Even if I would love to, I can not see the link to a completely differently oriented Wiener Werkstätte, who was ideologically fighting Adolf Loos on their home ground and a lost battle for the preservation of the crafts in the Austrian Hungarian Empire, in the midst of what Robert Musil described as the fast decline of patriotism of the German Austrians that would eventually become the basis for the "Ansluss".
cont.
The fact that most books about the Bauhaus (with the exception of the still important catalogue of the first large exhibition on the Bauhaus in Stuttgart-somewhere in the sixties-...) mention Joseph Hoffmann (other than the 5 Hoffmann's and the 2 Hoffman's that were students in the Bauhaus) is the result of accuracy in the description of the historical context, and certainly not because there was some kind of sympathy between the two. Anyway that was my take on the question. I should leave it at that, but I could not resist further comments because we should at least be as accurate as possible and I find descriptions like:"Gropius I believe was working there" and "Joseph Hoffmann for instance was a leading figure of the Wiener Werkstätte who practiced at both institutes"...very confusing for someone who asked the question because neither is the truth.

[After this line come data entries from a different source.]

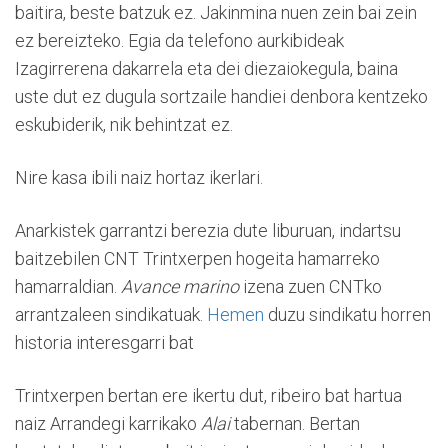
baitira, beste batzuk ez. Jakinmina nuen zein bai zein
ez bereizteko. Egia da telefono aurkibideak
Izagirrerena dakarrela eta dei diezaiokegula, baina
uste dut ez dugula sortzaile handiei denbora kentzeko
eskubiderik, nik behintzat ez.
Nire kasa ibili naiz hortaz ikerlari.
Anarkistek garrantzi berezia dute liburuan, indartsu
baitzebilen CNT Trintxerpen hogeita hamarreko
hamarraldian. 
Avance marino
 izena zuen CNTko
arrantzaleen sindikatuak.
Hemen
duzu sindikatu horren
historia interesgarri bat
Trintxerpen bertan ere ikertu dut, ribeiro bat hartua
naiz Arrandegi karrikako 
Alai
 tabernan. Bertan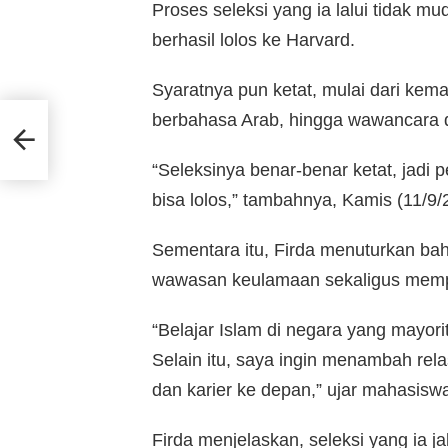
Proses seleksi yang ia lalui tidak m
berhasil lolos ke Harvard.
Syaratnya pun ketat, mulai dari ke
ader
berbahasa Arab, hingga wawancara 
ar
“Seleksinya benar-benar ketat, jadi p
bisa lolos,” tambahnya, Kamis (11/9/
Sementara itu, Firda menuturkan b
wawasan keulamaan sekaligus mempe
“Belajar Islam di negara yang mayori
Selain itu, saya ingin menambah rel
dan karier ke depan,” ujar mahasiswa
Firda menjelaskan, seleksi yang ia j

The relation between two or m...
The relation between two or more movement of ideas is never a mathematical detail, but it is possible to find some links based on official statements or make hypothesis, or noticing them.
I know that Walter Gropius was involved with the Wiener Werkstätte before starting the Bauhaus movement. That makes me think that he also was probably inspired by it.

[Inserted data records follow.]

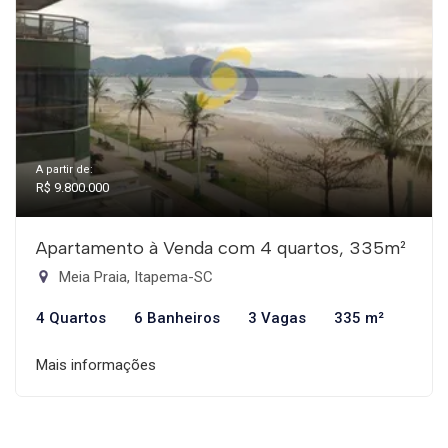
A partir de:
R$ 9.800.000
Apartamento à Venda com 4 quartos, 335m²
Meia Praia, Itapema-SC
4 Quartos
6 Banheiros
3 Vagas
335 m²
Mais informações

One thing that the Bauhaus has taken from the Wiener Werkstatte for sure is the mission at the very base that consists on " ... regarding design as a mean to shape society. In those day that was an innovative concept while the standard one was that design must be only a reflection of what society already is ... ".
I think that without the Wiener Werkstätte and the Bauhaus, today we would thing that changes happen because they are in the air. Instead now we know that changes in society very often happen because they are designed by creative artists.